Mo’Nique has recently re-entered the spotlight after she revealed that director Lee Daniels told her she had been blackballed in Hollywood. Back in 2009, when she won an Oscar for her role in Daniels’ film Precious no one could have guessed that her name would have faded. However, Daniels said in an interview with CNN’s Don Lemon that Mo’Nique had been shut out because she didn’t play the game and claimed that she made “unreasonable demands.”
Mo’Nique decided to set the record straight on her relationship with Daniels and being blackballed, in an exclusive interview with Hello Beautiful. Part of that includes a desire to have a public sit down with Daniels.
I no longer have Lee’s phone number but would love to have a conversation with my brother, but we would have to do it publicly because the ones we’ve had privately –when you then speak about them — you don’t tell what the real conversation was. When a person is saying, I want to do it publicly, does it sound like a person who has something to hide? I don’t bind to the A-list, I don’t bind to the elite. I’m just a regular folk from Baltimore Maryland, who’s living out her dreams. I’m a wife and a mommy and having the time of her life. That can be for the other elite folk, I’m not that.
She also addressed Daniels’ accusations of making ridiculous demands.
“From the amazing journalists and reporters that have talked to [Lee Daniels] no one has yet to say ‘What were her demands?’ and what made her ‘difficult?’ No one asked him that question. Me and Lee Daniels — I know him. We’ve had conversations in the middle of the night. I know him. So when he says I’m difficult and demanding, when he makes that statement, me and that man ain’t never had a drop of an issue, not on Shadowboxer, not on Precious. And, if I were those people, why ever would you call me for Empire? Why ever would you offer me the grandmother in Richard Pryor? Why? Cause Lee knows he and I never had any issues. I simply repeated what he said to me.”
Recently, Empire co-creator Danny Strong denied that Mo’Nique had ever been offered the leading role of Cookie on the show, as she had claimed. The comedienne stood by her statements when asked about his remarks.
“I tweeted him back. I understand why you would say that, however when you find out the truth, will you speak as loudly? I’ve never had any communication with Mr. Strong. I’ve never met Mr. Strong. Lee’s never mentioned Mr. Strong so I have no idea who Mr. Strong is. So if Lee is telling Mr. Strong, ‘No, I didn’t offer Mo’Nique those things…No I didn’t talk to Mo’Nique about that,’ then that’s Lee’s friend and his business partner so all he’s doing is standing up for his friend.
Me and my husband Sidney, we respect people like that. However, when you find out the truth will you speak as loudly? Then it will make you question your friendship to say, ‘Why would you let me go out into the world and say something that you knew wasn’t true?’”
Although Mo’Nique made it a point not speak ill of anyone the interviewer asked about, she did allow Daniels to bury himself.
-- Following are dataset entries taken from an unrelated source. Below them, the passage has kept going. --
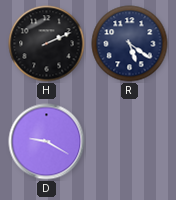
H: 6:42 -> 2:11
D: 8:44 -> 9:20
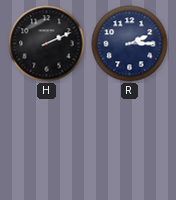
R: 5:21 -> 2:15
D: 9:20 -> none
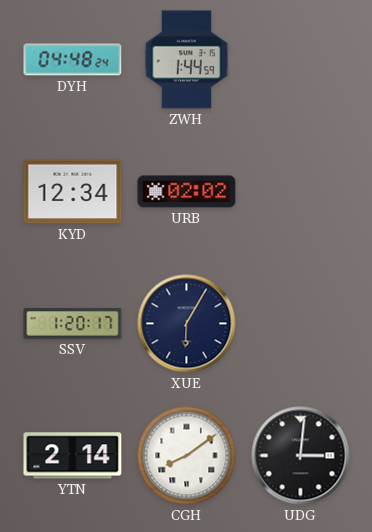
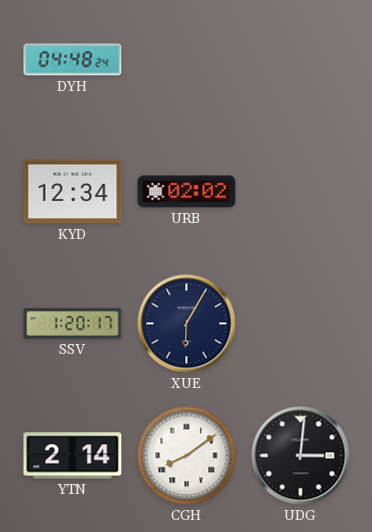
ZWH: 1:44 -> none
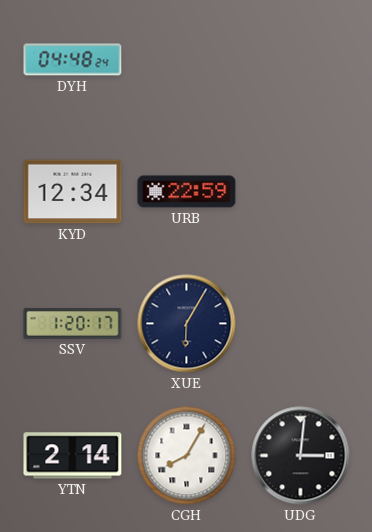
URB: 02:02 -> 22:59
CGH: 8:09 -> 8:05
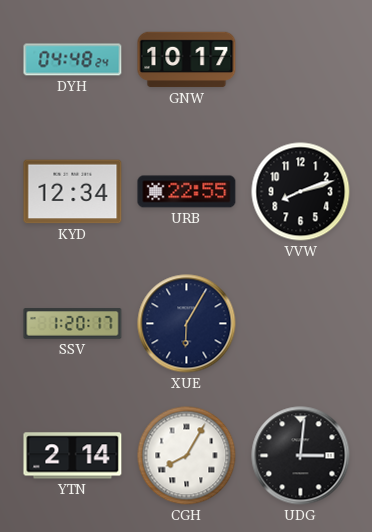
GNW: none -> 10:17
URB: 22:59 -> 22:55
VVW: none -> 8:12
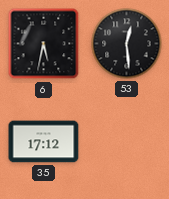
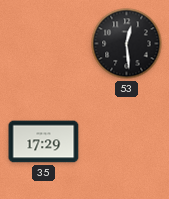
6: 5:32 -> none
35: 17:12 -> 17:29
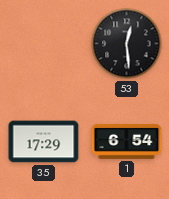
1: none -> 6:54
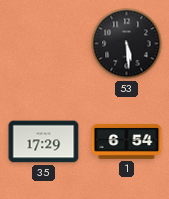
53: 12:29 -> 5:29
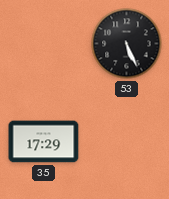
53: 5:29 -> 5:26
1: 6:54 -> none
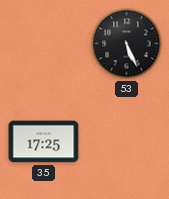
35: 17:29 -> 17:25
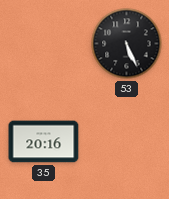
35: 17:25 -> 20:16
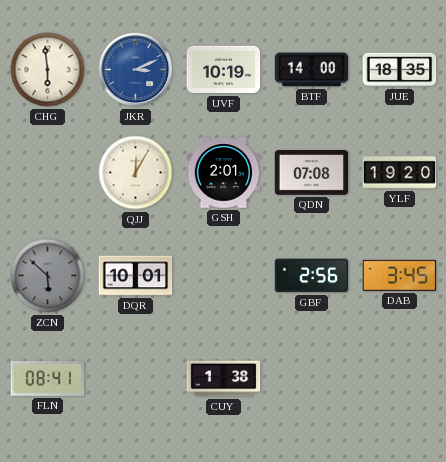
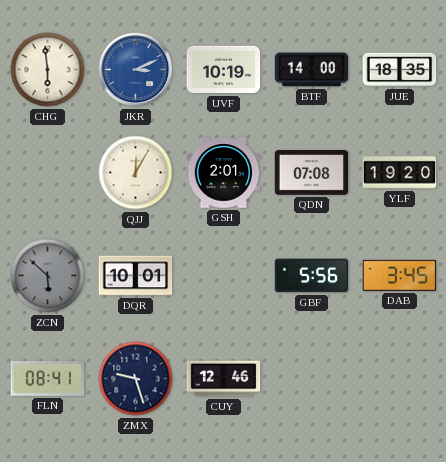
GBF: 2:56 -> 5:56
ZMX: none -> 9:27
CUY: 1:38 -> 12:46
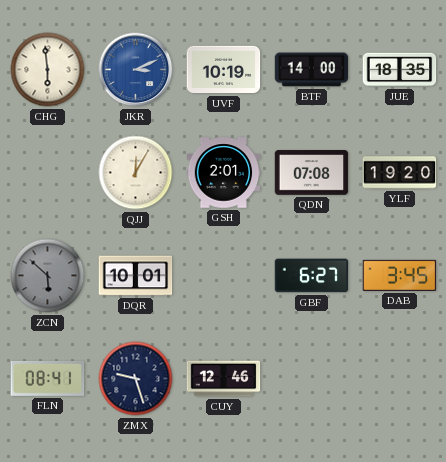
GBF: 5:56 -> 6:27
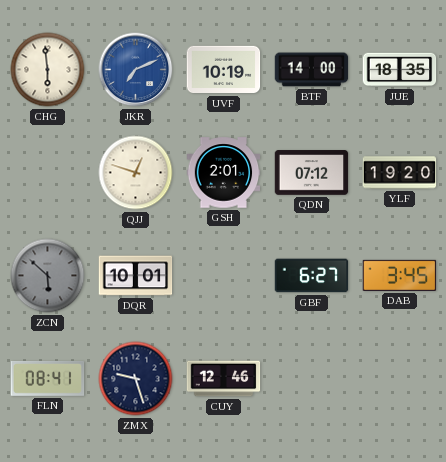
JKR: 3:11 -> 7:11
QJJ: 12:05 -> 12:48
QDN: 07:08 -> 07:12
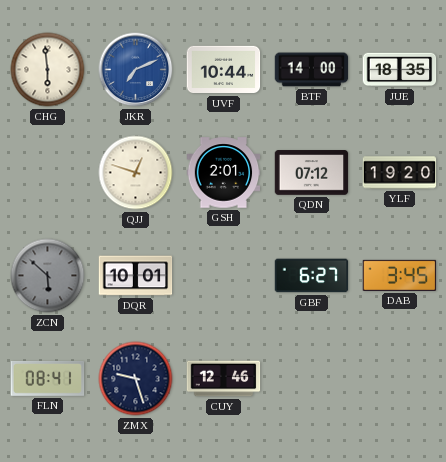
UVF: 10:19 -> 10:44
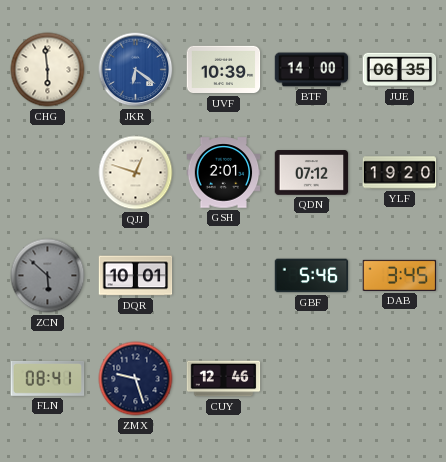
JKR: 7:11 -> 6:21
UVF: 10:44 -> 10:39
JUE: 18:35 -> 06:35
GBF: 6:27 -> 5:46
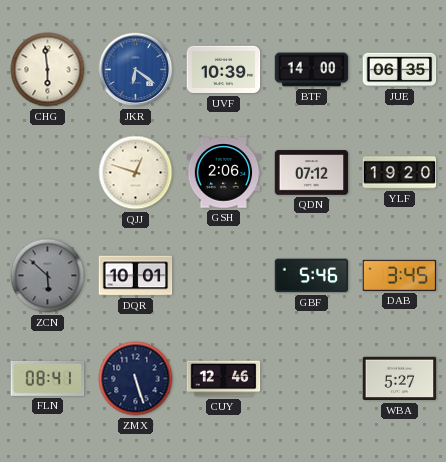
GSH: 2:01 -> 2:06
ZMX: 9:27 -> 5:27
WBA: none -> 5:27
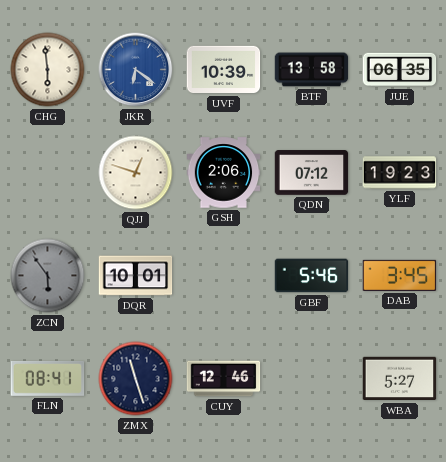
BTF: 14:00 -> 13:58
YLF: 19:20 -> 19:23
ZCN: 5:52 -> 5:54
ZMX: 5:27 -> 11:27
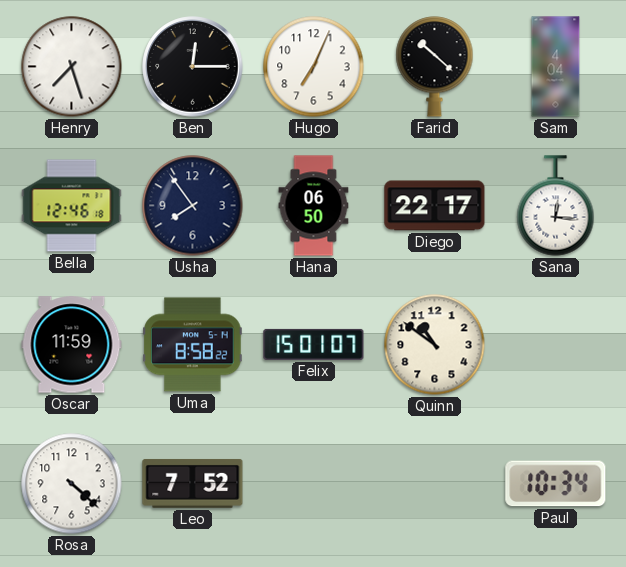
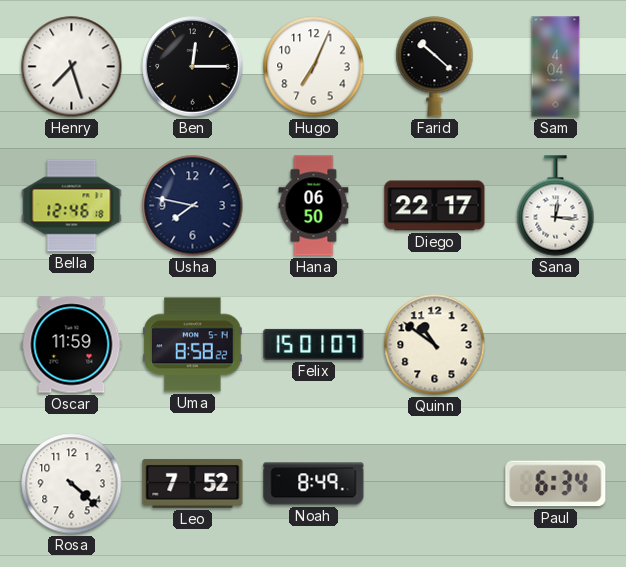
Usha: 7:54 -> 7:47
Noah: none -> 8:49
Paul: 10:34 -> 6:34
When the director spoke with Lemon on CNN, he said, “I guess I’m a sellout then! Call it what it is.” When asked if she thinks Daniels is a sellout, Mo’Nique replied, “Remember when Maya Angelou said ‘When someone introduces themselves to you believe them?’ Those were his words. What I think is unimportant.’
She admitted that not following the unwritten protocol when she was nominated for her Oscar contributed to her being shut down from Hollywood, saying that the studios were simply unused to being told “no.” She explained that she declined invitations to go to some of the events because they were unpaid and would take time away from her family.
“This is my down time and I want to spend it with my family, so when you really tell the story, all the way through, folks are saying what was difficult and demanding cause any working woman, in this country, once you put in you 40, you put it in right? If they call you to come in on Saturday, do you want to be paid for that or is that just a good gesture? You just gon’ go on and give them your Saturday?”
She went on to say that she’s unafraid to say these things, partially because movies were never her dream. “Coming to Hollywood becoming an actress wasn’t what I came to do. I came to Hollywood to be a talk show host. becoming an actress just fell in my lap.”
Despite all the drama, Mo’Nique is still busy on the big screen. Her independent film Blackbird is due for limited release on April 24th. The film is about a young singer growing up in a Southern Baptist community who is struggling with his sexuality. She scoffs at the notion of the film being controversial.
“It’s funny we consider love controversial. And that’s how far we’ve gotten removed from treating one other good. Because ‘Blackbird’ is a beautiful love story. I think when we open our hearts and our minds, we walk away with this thing called ‘acceptance.’ And we stop saying we love our fellow-man and we begin to love our fellow-man.”